Operational Importance of Freight Timing
The timing of freight payment affects cash flow, voyage finance, and commercial leverage. Shipowners often rely on freight receipts to cover voyage expenses, bunkers, port disbursements, canal dues, hire under a head time charter, mortgage commitments, and operating costs. Delayed freight can therefore create pressure even where the voyage is profitable on paper.Charterers also care about timing. Paying freight early may increase their exposure if the cargo is delayed, damaged, or lost. Paying freight late may help cash flow but may be unacceptable to the shipowner. The final agreement is therefore a negotiated allocation of risk. Strong markets often allow owners to demand prepaid or early-earned freight. Weaker markets may give charterers more room to negotiate payment after discharge or after presentation of documents.
Conclusion
Freight is normally earned when the voyage service has been performed and the cargo is ready for delivery at the agreed destination, unless the charterparty or bill of lading provides otherwise. Because this traditional rule places the risk of earning freight on the shipowner until the voyage is completed, dry cargo charterparties frequently alter the position by stating that freight is deemed earned on loading or on signing bills of lading.The phrase FDEDANRSAOCLONL is a compact chartering expression for Freight Deemed Earned, Discountless And Non-Returnable, Ship And/Or Cargo Lost Or Not Lost. Its purpose is to make freight payable and non-refundable even if the ship or cargo is later lost, provided the clause is properly incorporated and clearly drafted.

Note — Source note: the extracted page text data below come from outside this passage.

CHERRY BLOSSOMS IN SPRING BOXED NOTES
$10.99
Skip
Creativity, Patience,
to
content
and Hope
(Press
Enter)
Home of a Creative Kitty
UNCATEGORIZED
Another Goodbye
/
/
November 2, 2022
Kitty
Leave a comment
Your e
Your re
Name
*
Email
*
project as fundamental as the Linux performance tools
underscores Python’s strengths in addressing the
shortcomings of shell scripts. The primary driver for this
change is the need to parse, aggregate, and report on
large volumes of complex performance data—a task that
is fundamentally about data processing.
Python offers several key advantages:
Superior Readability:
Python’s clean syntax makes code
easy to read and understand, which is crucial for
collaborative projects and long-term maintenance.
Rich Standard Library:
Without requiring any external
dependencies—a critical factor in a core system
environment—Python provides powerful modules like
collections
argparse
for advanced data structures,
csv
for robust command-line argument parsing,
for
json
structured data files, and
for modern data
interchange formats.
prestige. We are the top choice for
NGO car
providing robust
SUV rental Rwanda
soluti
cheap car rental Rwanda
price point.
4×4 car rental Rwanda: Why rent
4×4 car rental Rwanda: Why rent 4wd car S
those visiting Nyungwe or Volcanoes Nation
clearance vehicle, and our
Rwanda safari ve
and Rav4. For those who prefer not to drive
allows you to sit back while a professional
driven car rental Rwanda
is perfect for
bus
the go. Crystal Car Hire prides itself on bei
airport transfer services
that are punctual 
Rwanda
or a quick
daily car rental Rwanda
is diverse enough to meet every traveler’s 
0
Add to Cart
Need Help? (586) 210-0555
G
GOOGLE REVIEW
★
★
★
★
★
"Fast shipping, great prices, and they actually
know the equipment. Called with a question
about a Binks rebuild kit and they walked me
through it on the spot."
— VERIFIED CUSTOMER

For shipowners, this wording protects the freight entitlement and improves cash-flow certainty. For charterers and cargo interests, it shifts commercial risk and makes freight insurance an important consideration. The safest approach is always to draft the freight clause clearly, align it with the bill of lading and payment arrangements, and understand exactly when freight is earned, when it is payable, and whether it can ever be returned.